**PROVIDED ENTRIES:**
-- -- --

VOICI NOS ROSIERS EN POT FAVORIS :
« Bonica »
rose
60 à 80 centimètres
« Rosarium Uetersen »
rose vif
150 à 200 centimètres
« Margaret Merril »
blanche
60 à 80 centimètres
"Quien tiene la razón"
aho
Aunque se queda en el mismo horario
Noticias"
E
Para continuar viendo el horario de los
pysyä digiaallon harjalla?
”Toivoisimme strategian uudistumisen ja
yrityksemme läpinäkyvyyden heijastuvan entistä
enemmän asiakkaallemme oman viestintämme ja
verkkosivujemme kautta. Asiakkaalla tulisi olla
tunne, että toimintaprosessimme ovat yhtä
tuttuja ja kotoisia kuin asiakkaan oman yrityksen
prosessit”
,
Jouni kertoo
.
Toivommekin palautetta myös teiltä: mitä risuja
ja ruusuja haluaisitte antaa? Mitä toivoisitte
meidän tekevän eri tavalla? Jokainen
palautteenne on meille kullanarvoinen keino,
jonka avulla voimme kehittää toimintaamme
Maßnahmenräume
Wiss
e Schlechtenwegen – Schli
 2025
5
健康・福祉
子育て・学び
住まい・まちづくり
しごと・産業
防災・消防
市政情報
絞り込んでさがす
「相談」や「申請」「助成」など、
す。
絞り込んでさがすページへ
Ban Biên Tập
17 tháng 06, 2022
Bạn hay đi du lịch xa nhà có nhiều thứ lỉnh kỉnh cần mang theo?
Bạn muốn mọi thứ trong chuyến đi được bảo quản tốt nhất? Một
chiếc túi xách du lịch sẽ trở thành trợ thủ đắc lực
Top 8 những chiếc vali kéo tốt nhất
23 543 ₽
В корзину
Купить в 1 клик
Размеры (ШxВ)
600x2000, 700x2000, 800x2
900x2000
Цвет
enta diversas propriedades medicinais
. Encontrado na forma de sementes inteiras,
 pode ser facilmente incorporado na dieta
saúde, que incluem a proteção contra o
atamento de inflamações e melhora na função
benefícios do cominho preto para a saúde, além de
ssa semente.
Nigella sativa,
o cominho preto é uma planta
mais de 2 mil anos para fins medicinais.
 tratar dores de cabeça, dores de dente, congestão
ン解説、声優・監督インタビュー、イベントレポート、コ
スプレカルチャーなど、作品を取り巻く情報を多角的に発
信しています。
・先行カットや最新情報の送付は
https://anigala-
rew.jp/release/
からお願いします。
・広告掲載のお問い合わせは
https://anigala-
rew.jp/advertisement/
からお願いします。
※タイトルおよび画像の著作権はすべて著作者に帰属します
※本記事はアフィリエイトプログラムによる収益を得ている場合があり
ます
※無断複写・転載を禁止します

-- -- --

**TASK ITEM:**
Respond with an exact reproduction of the lines running from the one that contains "rew.jp/release/" through the end of the material.

**ANSWER SECTION:**
rew.jp/release/
からお願いします。
・広告掲載のお問い合わせは
https://anigala-
rew.jp/advertisement/
からお願いします。
※タイトルおよび画像の著作権はすべて著作者に帰属します
※本記事はアフィリエイトプログラムによる収益を得ている場合があり
ます
※無断複写・転載を禁止します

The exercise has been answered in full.